**Data to process**
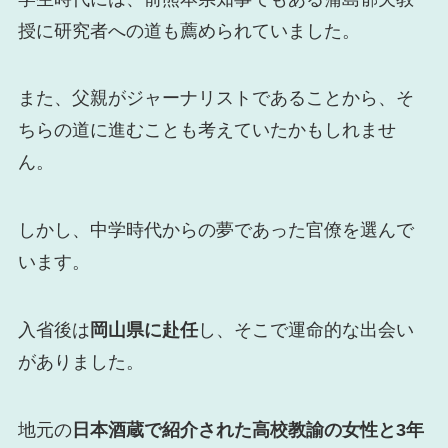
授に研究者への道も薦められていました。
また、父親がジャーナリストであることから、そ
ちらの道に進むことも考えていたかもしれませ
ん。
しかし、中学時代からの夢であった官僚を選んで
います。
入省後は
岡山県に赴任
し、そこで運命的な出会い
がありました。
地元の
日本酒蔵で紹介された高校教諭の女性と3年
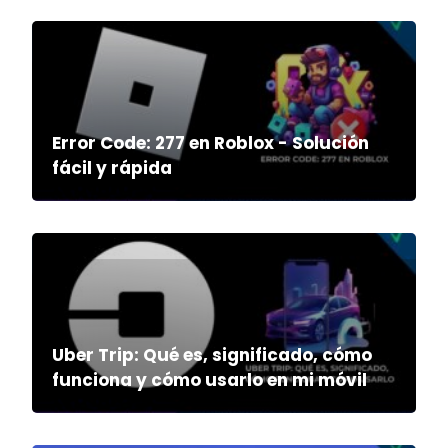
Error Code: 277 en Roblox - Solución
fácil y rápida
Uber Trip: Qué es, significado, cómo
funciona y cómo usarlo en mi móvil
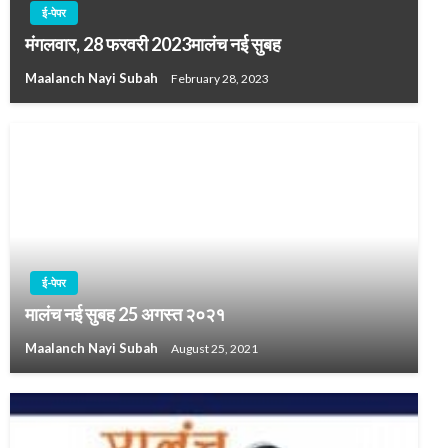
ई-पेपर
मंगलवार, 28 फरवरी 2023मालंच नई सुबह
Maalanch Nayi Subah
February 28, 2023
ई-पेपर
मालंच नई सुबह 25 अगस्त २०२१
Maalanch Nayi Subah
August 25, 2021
---
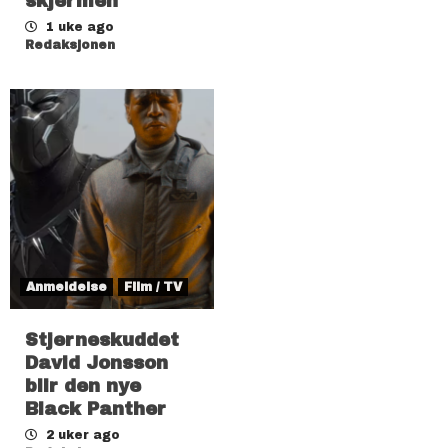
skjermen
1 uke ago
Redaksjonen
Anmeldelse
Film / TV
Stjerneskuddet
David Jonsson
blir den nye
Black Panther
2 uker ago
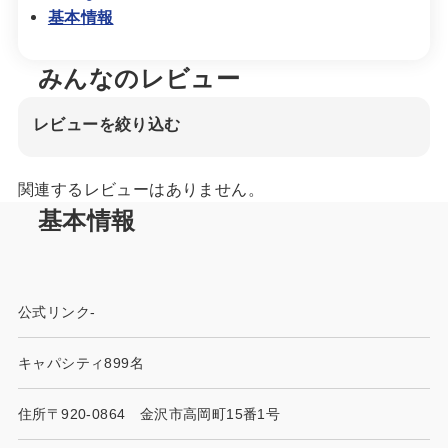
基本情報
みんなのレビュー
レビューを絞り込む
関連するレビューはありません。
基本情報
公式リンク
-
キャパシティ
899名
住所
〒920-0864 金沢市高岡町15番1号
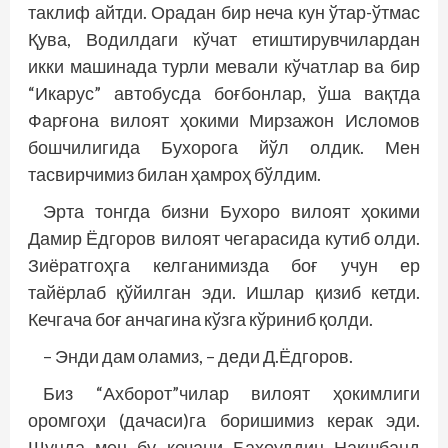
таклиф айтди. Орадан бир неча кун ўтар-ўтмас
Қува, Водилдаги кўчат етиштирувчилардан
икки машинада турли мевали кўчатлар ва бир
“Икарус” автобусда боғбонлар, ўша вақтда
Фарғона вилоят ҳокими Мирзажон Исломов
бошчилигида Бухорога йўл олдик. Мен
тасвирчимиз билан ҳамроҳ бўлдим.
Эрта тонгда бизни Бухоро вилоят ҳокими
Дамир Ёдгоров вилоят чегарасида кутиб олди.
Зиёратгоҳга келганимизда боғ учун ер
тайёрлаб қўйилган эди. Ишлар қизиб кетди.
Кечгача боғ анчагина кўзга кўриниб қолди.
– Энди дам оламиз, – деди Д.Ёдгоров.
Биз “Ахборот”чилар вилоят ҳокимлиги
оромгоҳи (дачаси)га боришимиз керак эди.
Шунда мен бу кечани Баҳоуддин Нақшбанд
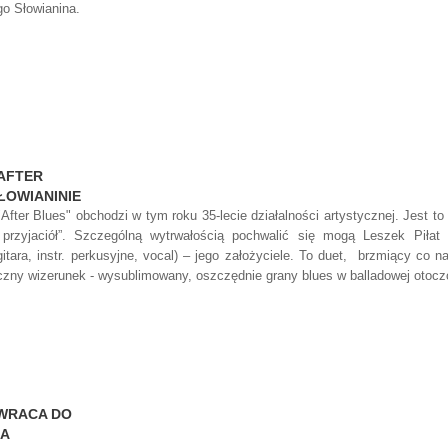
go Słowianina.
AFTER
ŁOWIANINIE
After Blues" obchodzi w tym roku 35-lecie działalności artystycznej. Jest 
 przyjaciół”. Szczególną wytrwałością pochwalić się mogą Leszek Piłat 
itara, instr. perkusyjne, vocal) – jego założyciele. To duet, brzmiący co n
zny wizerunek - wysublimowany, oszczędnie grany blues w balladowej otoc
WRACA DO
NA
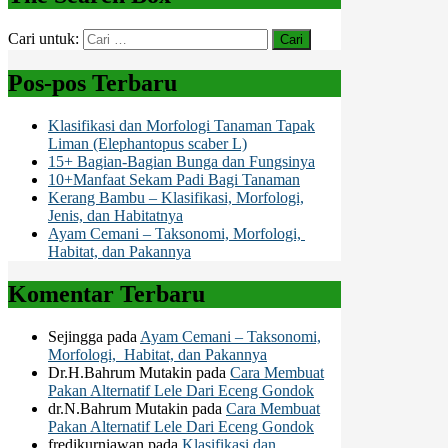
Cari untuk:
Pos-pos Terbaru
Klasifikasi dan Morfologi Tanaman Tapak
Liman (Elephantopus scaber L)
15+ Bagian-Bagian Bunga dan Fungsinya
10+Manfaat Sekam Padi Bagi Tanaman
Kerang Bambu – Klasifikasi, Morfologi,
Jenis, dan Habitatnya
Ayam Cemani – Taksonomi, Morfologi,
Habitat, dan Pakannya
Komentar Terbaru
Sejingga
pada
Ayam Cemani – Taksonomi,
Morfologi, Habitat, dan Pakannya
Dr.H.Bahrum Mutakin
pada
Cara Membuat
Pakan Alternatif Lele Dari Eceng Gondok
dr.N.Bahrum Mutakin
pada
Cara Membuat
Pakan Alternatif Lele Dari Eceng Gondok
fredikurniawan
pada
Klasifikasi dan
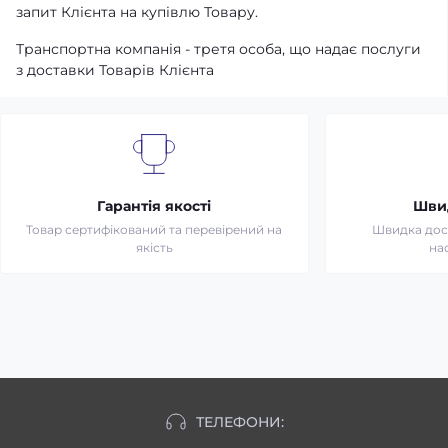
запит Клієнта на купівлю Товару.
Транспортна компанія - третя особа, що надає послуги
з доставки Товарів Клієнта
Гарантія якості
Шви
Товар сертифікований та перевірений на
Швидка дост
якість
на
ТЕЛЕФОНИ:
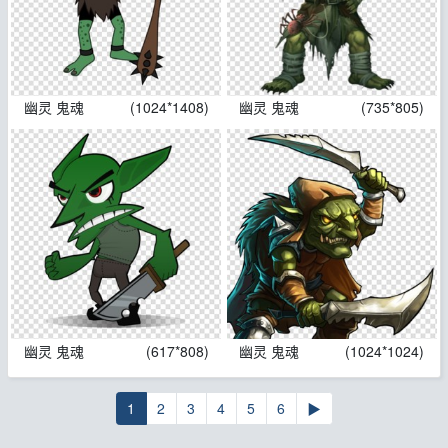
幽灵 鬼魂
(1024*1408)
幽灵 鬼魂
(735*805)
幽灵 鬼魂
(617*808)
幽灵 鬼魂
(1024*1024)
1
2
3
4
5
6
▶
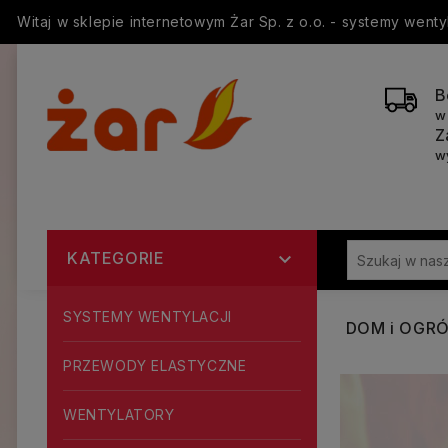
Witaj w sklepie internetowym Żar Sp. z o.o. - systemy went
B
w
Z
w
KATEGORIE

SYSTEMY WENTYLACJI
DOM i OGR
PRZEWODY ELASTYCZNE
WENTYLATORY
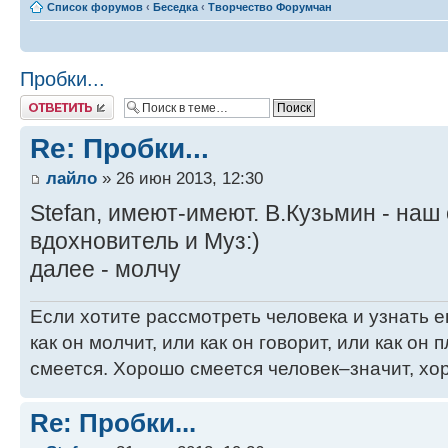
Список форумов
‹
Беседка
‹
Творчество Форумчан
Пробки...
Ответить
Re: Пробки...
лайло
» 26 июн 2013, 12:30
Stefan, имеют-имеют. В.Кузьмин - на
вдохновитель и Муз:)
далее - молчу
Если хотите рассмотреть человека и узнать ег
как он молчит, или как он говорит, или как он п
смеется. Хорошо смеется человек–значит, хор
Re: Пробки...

**Exercise instructions**
Show me every line in the data above that includes "Morfologi".

**Task response**
Klasifikasi dan Morfologi Tanaman Tapak
Kerang Bambu – Klasifikasi, Morfologi,
Ayam Cemani – Taksonomi, Morfologi,
Morfologi, Habitat, dan Pakannya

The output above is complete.